Stored data entries:
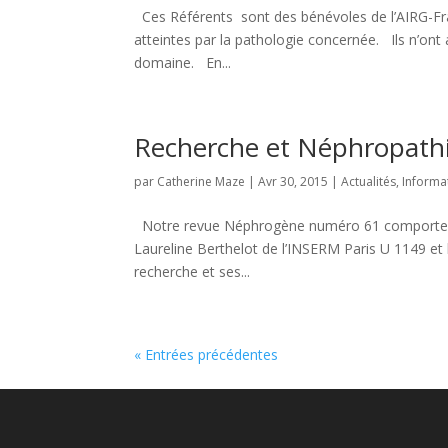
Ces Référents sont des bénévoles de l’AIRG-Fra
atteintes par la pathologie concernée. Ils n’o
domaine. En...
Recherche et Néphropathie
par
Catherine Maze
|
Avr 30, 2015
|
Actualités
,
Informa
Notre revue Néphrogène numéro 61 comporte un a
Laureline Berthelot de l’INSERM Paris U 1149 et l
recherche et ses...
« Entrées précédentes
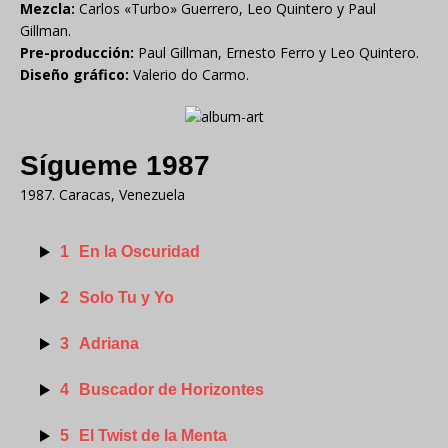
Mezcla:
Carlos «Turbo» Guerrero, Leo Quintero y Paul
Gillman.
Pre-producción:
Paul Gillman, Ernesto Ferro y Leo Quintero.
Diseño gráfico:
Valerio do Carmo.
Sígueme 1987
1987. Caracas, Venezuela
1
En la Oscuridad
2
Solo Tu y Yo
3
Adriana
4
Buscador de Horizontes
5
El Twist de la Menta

...

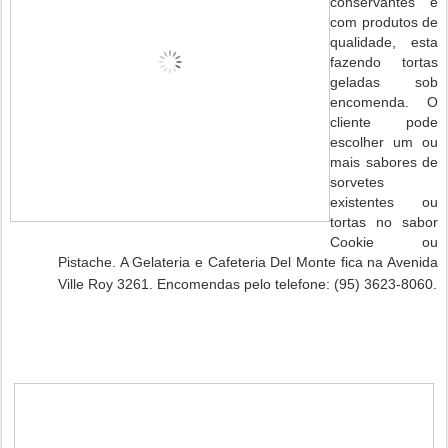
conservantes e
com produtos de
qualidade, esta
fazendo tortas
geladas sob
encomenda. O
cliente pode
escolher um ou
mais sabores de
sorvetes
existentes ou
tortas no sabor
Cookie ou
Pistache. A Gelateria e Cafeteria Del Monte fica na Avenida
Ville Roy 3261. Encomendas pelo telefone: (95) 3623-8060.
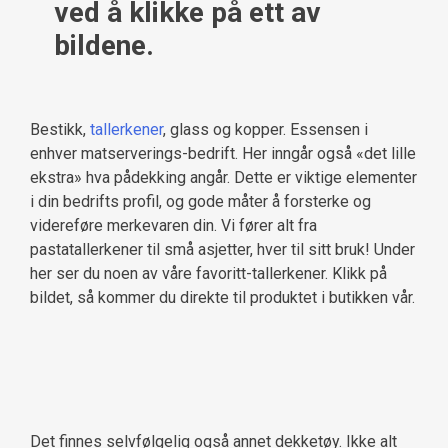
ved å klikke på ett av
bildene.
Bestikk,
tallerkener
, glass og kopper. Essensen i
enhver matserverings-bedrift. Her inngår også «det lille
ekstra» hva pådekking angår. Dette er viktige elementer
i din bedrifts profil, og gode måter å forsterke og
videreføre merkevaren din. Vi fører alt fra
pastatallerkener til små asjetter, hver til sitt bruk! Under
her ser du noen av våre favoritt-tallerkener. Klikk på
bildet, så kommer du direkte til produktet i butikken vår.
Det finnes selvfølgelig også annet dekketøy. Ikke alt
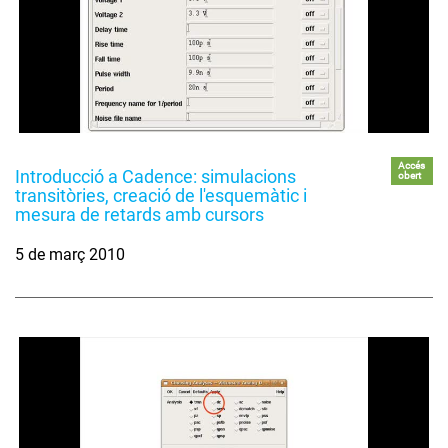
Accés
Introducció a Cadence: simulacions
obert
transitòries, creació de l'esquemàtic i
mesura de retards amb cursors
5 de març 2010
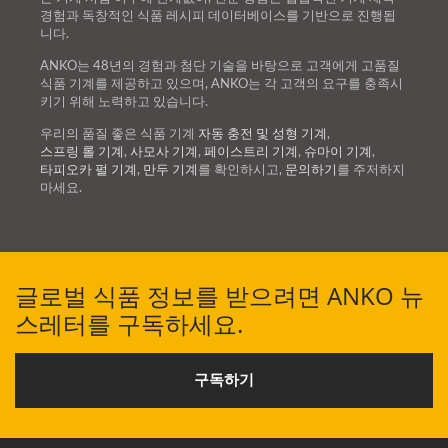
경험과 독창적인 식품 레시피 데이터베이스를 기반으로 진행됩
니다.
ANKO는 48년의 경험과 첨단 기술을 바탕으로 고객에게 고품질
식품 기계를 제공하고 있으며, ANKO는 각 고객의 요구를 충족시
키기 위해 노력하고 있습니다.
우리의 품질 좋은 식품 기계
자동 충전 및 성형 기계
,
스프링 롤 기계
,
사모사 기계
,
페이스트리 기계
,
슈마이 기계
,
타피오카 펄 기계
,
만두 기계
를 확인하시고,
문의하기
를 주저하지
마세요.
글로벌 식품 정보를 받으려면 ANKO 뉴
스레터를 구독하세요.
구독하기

WHAT IS BEING ASKED:
Taking the entries above, copy word for word the lines from the one with "Ces Référents sont" up to and including the one with "El Twist de la Menta", without any picture.

ANSWER TO THIS EXERCISE:
Ces Référents sont des bénévoles de l’AIRG-Fra
atteintes par la pathologie concernée. Ils n’o
domaine. En...
Recherche et Néphropathie
par
Catherine Maze
|
Avr 30, 2015
|
Actualités
,
Informa
Notre revue Néphrogène numéro 61 comporte un a
Laureline Berthelot de l’INSERM Paris U 1149 et l
recherche et ses...
« Entrées précédentes
Mezcla:
Carlos «Turbo» Guerrero, Leo Quintero y Paul
Gillman.
Pre-producción:
Paul Gillman, Ernesto Ferro y Leo Quintero.
Diseño gráfico:
Valerio do Carmo.
Sígueme 1987
1987. Caracas, Venezuela
1
En la Oscuridad
2
Solo Tu y Yo
3
Adriana
4
Buscador de Horizontes
5
El Twist de la Menta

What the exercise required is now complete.